863A Poster - 13. Neural development and physiology
Thursday April 07, 2:00 PM - 4:00 PM
Elucidating the interaction between the chromatin reader Kismet and histone deacetylases in the promotion of axon pruning
Authors: Emily Sterner 1; Daniel Marenda 2; Jennifer Stanford 1
Affiliations: 1) Drexel University, Philadelphia, PA; 2) Division of Biological Infrastructure, National Science Foundation, Alexandria, VA
Keywords: t. other (axon pruning); n. other (chromatin modifiers)
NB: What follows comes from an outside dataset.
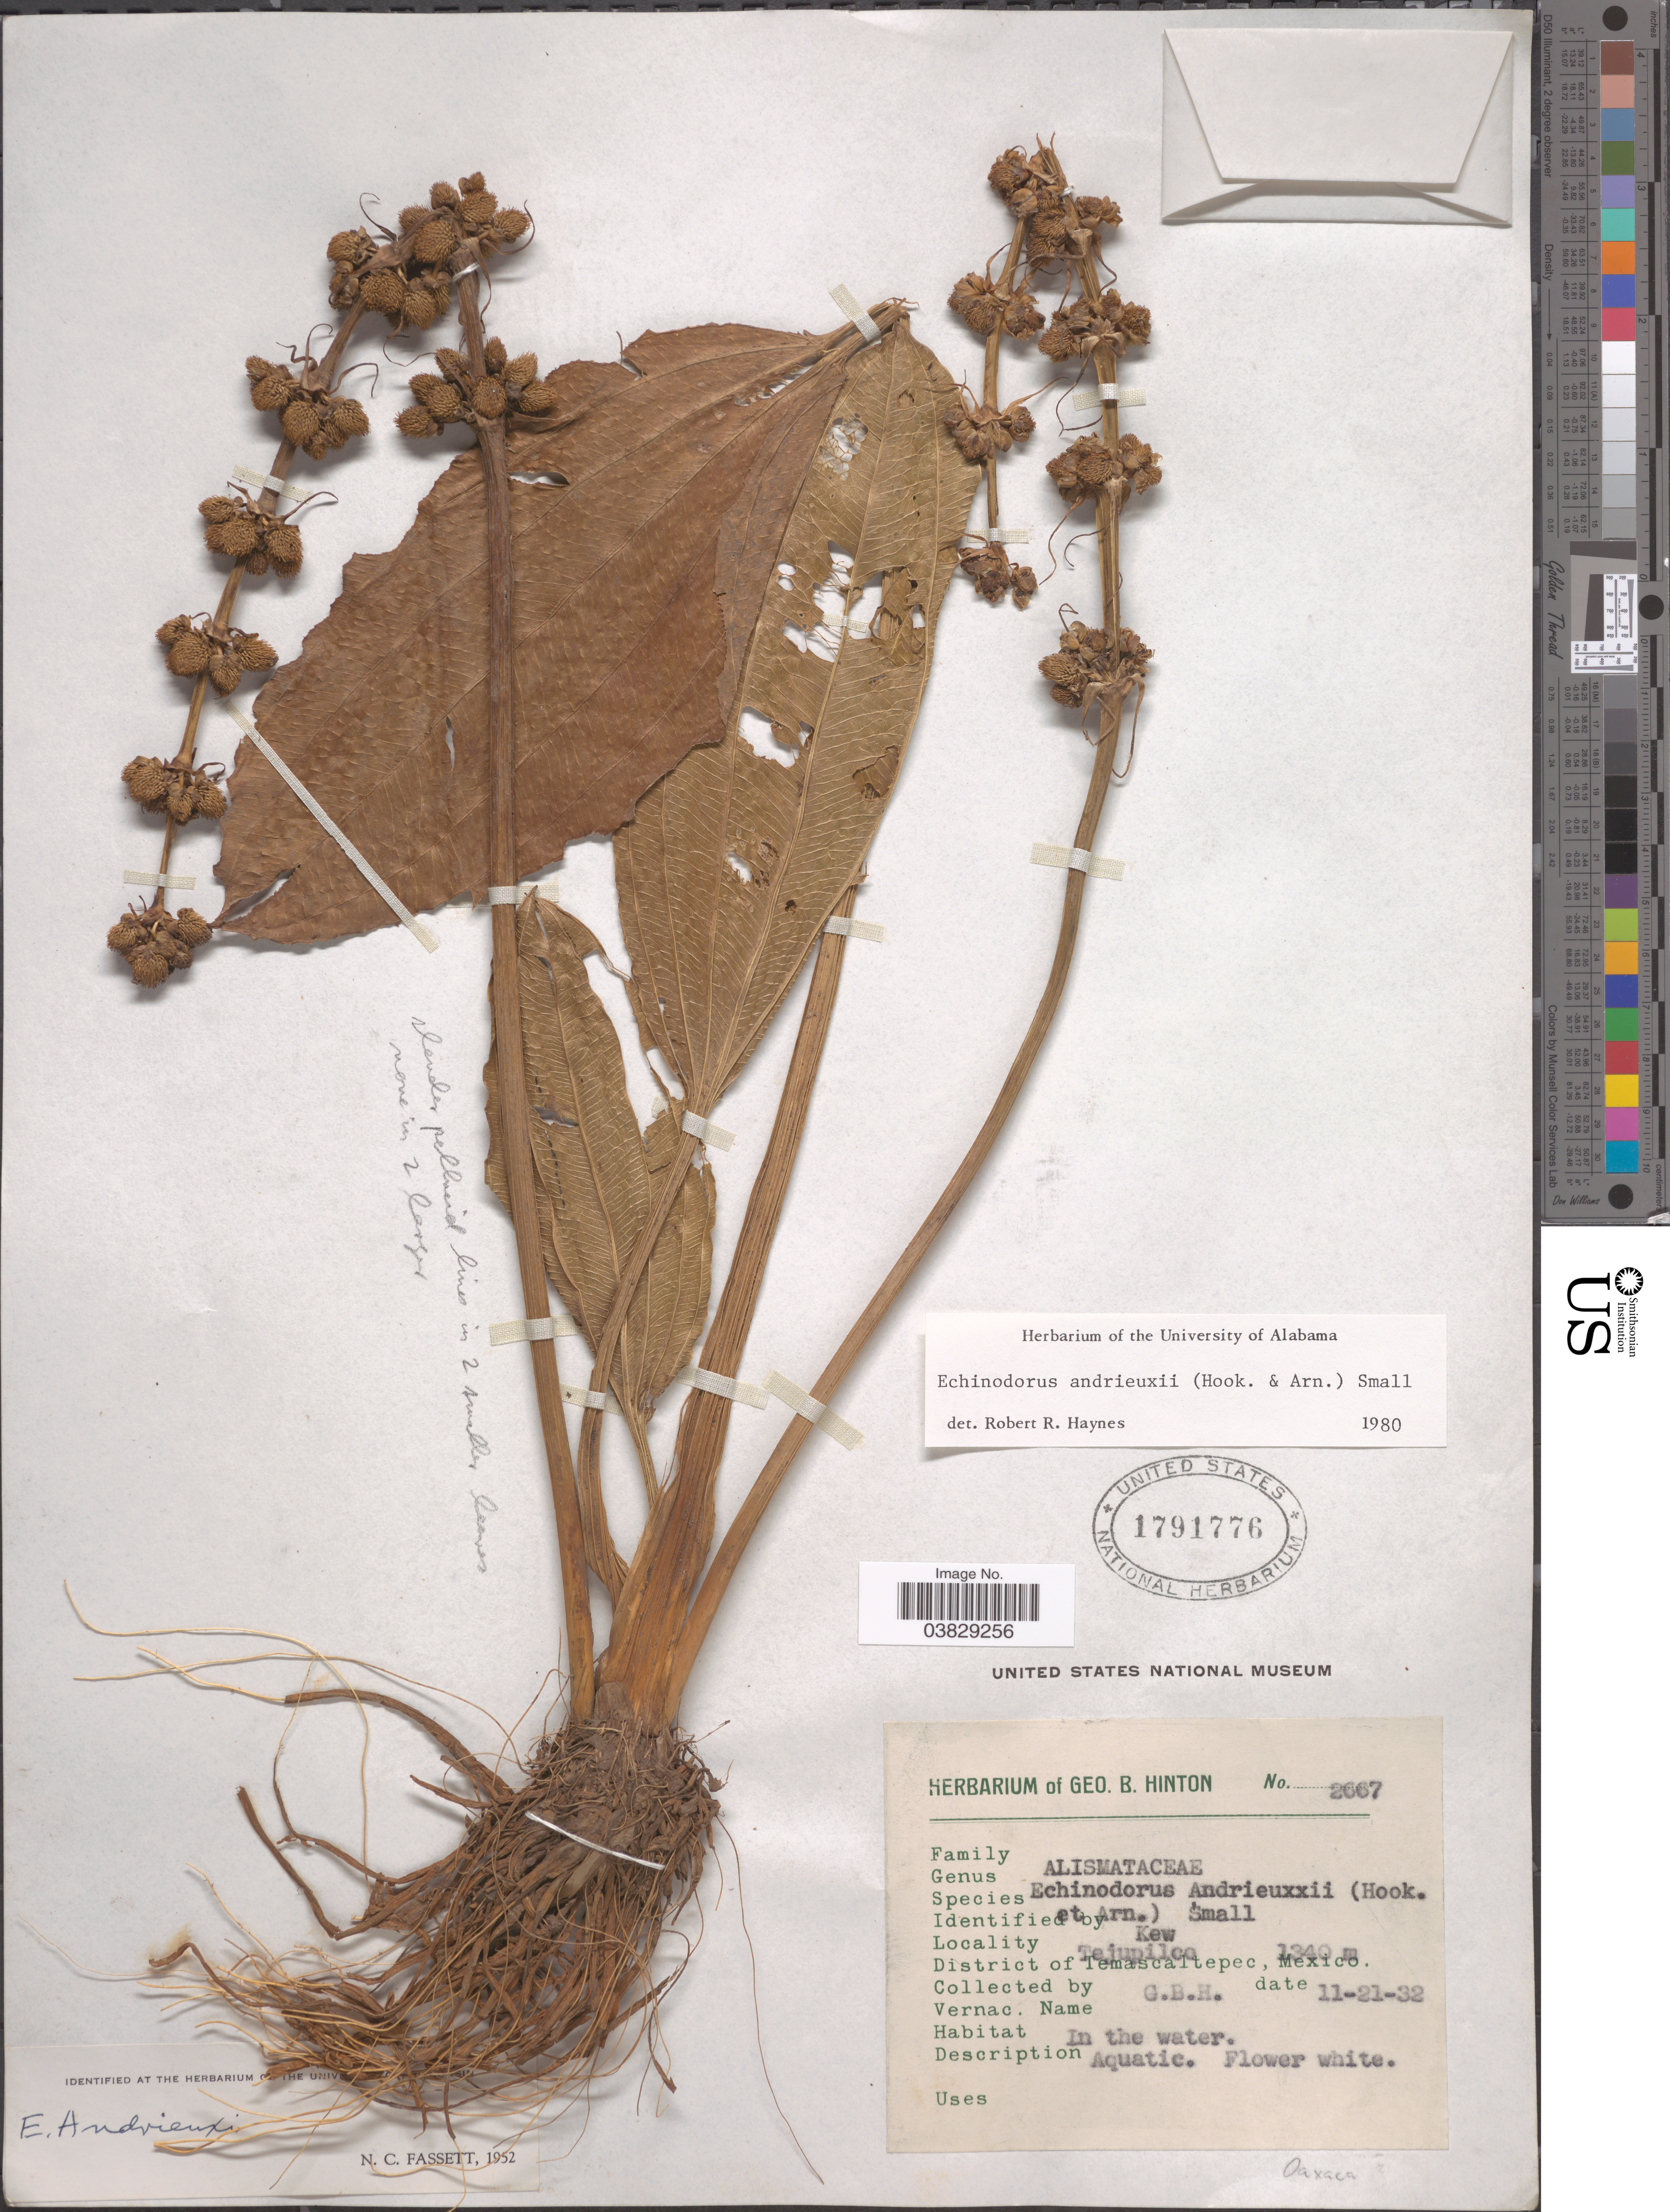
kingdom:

In Drosophila, the chromatin reader Kismet (Kis) is required for proper axon pruning in the developing mushroom body during pupation. Kis is a homolog of the human transcription factor and chormatin reader CHD7. Haploinsufficiency of CHD7 accounts for two-thirds of CHARGE syndrome cases in humans. This neurodevelopmental disorder causes intellectual disability and defects in facial structure and sensory organs. The axon pruning defect caused by loss of Kis in Drosophila can be rescued pharmacologically by HDAC inhibition. Previously, our lab has shown the general HDAC inhibitor SAHA is able to rescue axon pruning defects. To narrow down which HDAC(s) are relevant to the axon pruning process, we are taking a two-pronged approach of: 1) pharmacological inhibition using more specific HDAC inhibitors, and 2) RNAi knockdown of specific HDACs in a Drosophila model for CHARGE syndrome. The Class I HDAC inhibitors Beta-hydroxybutyric acid and sodium butyrate are both able to rescue defects caused by loss of Kis, suggesting that Class I HDACs are relevant to axon pruning and could be putative targets for potential therapeutic for CHARGE syndrome. Follow-up work to confirm the involvement of HDAC1 and/or HDAC3 in the axon pruning process, using RNAi, is ongoing.